[GIVEN ENTRIES]:
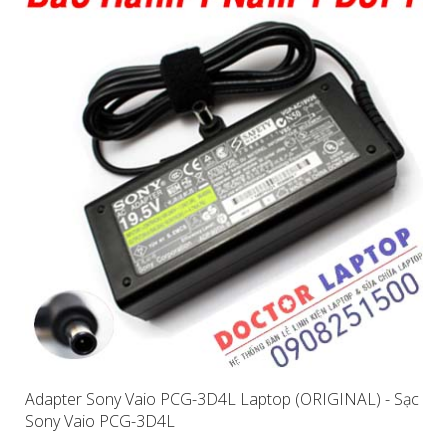
Adapter Sony Vaio PCG-3D4L Laptop (ORIGINAL) - Sạc
Sony Vaio PCG-3D4L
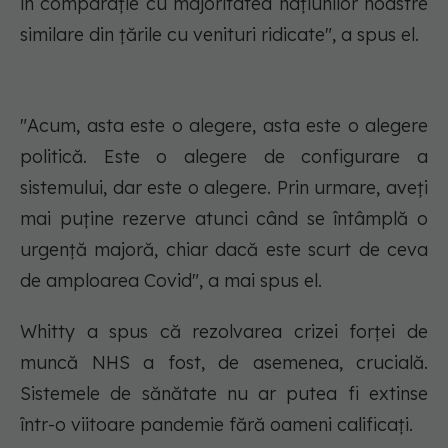
în comparație cu majoritatea națiunilor noastre
similare din țările cu venituri ridicate", a spus el.
"Acum, asta este o alegere, asta este o alegere
politică. Este o alegere de configurare a
sistemului, dar este o alegere. Prin urmare, aveți
mai puține rezerve atunci când se întâmplă o
urgență majoră, chiar dacă este scurt de ceva
de amploarea Covid", a mai spus el.
Whitty a spus că rezolvarea crizei forței de
muncă NHS a fost, de asemenea, crucială.
Sistemele de sănătate nu ar putea fi extinse
într-o viitoare pandemie fără oameni calificați.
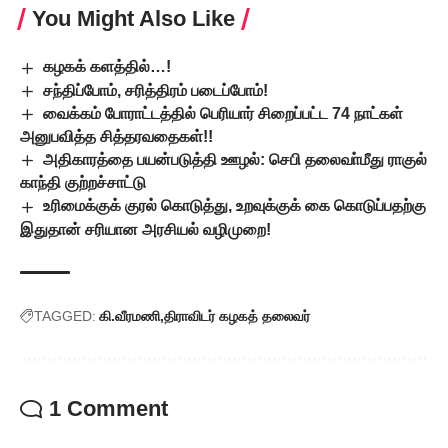
You Might Also Like
கழகக் களத்தில்…!
சந்திப்போம், சரித்திரம் படைப்போம்!
வைக்கம் போராட்டத்தில் பெரியார் சிறைப்பட்ட 74 நாட்கள்
அனுபவித்த சித்தரவதைகள்!!
அதிகாரத்தை பயன்படுத்தி ஊழல்: செபி தலைவா்மீது ராகுல்
காந்தி குற்றச்சாட்டு
உரிமைக்குக் குரல் கொடுத்து, உறவுக்குக் கை கொடுப்பதற்கு
இதுதான் சரியான அரசியல் வழிமுறை!
TAGGED:
கி.வீரமணி
திராவிடர் கழகத் தலைவர்
1 Comment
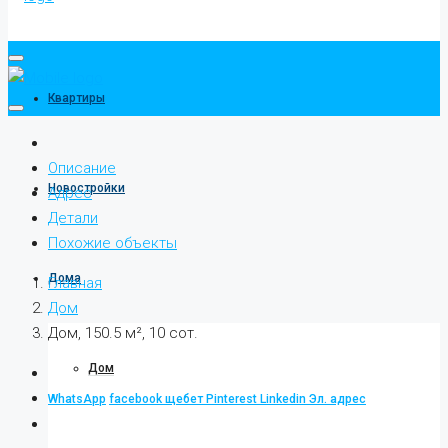
Квартиры
Описание
Новостройки
Адрес
Детали
Похожие объекты
Дома
Главная
Дом
Дом, 150.5 м², 10 сот.
Дом
WhatsApp
facebook
щебет
Pinterest
Linkedin
Эл. адрес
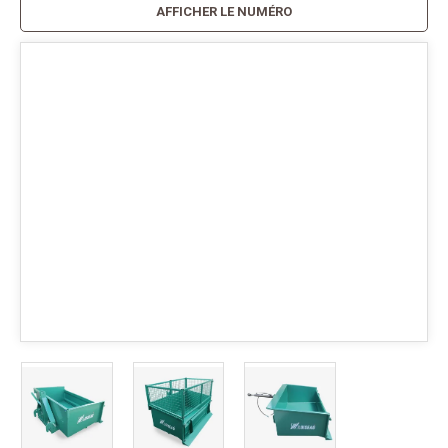
AFFICHER LE NUMÉRO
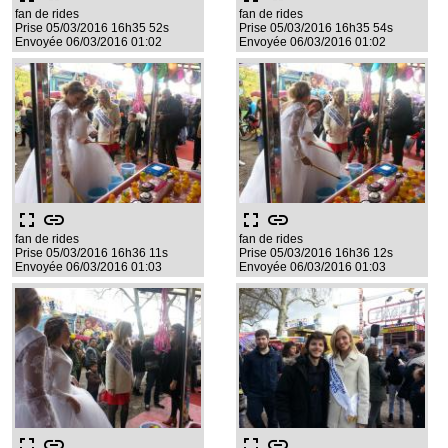
fan de rides
fan de rides
Prise 05/03/2016 16h35 52s
Prise 05/03/2016 16h35 54s
Envoyée 06/03/2016 01:02
Envoyée 06/03/2016 01:02
fullscreen
link
fullscreen
link
fan de rides
fan de rides
Prise 05/03/2016 16h36 11s
Prise 05/03/2016 16h36 12s
Envoyée 06/03/2016 01:03
Envoyée 06/03/2016 01:03
fullscreen
link
fullscreen
link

[WORK ORDER]:
Set down the entries shown above once more, exactly as they read, but without pictures.

[TASK ANSWER]:
Adapter Sony Vaio PCG-3D4L Laptop (ORIGINAL) - Sạc
Sony Vaio PCG-3D4L
în comparație cu majoritatea națiunilor noastre
similare din țările cu venituri ridicate", a spus el.
"Acum, asta este o alegere, asta este o alegere
politică. Este o alegere de configurare a
sistemului, dar este o alegere. Prin urmare, aveți
mai puține rezerve atunci când se întâmplă o
urgență majoră, chiar dacă este scurt de ceva
de amploarea Covid", a mai spus el.
Whitty a spus că rezolvarea crizei forței de
muncă NHS a fost, de asemenea, crucială.
Sistemele de sănătate nu ar putea fi extinse
într-o viitoare pandemie fără oameni calificați.
You Might Also Like
கழகக் களத்தில்…!
சந்திப்போம், சரித்திரம் படைப்போம்!
வைக்கம் போராட்டத்தில் பெரியார் சிறைப்பட்ட 74 நாட்கள்
அனுபவித்த சித்தரவதைகள்!!
அதிகாரத்தை பயன்படுத்தி ஊழல்: செபி தலைவா்மீது ராகுல்
காந்தி குற்றச்சாட்டு
உரிமைக்குக் குரல் கொடுத்து, உறவுக்குக் கை கொடுப்பதற்கு
இதுதான் சரியான அரசியல் வழிமுறை!
TAGGED:
கி.வீரமணி
திராவிடர் கழகத் தலைவர்
1 Comment
Квартиры
Описание
Новостройки
Адрес
Детали
Похожие объекты
Дома
Главная
Дом
Дом, 150.5 м², 10 сот.
Дом
WhatsApp
facebook
щебет
Pinterest
Linkedin
Эл. адрес
AFFICHER LE NUMÉRO
fan de rides
fan de rides
Prise 05/03/2016 16h35 52s
Prise 05/03/2016 16h35 54s
Envoyée 06/03/2016 01:02
Envoyée 06/03/2016 01:02
fullscreen
link
fullscreen
link
fan de rides
fan de rides
Prise 05/03/2016 16h36 11s
Prise 05/03/2016 16h36 12s
Envoyée 06/03/2016 01:03
Envoyée 06/03/2016 01:03
fullscreen
link
fullscreen
link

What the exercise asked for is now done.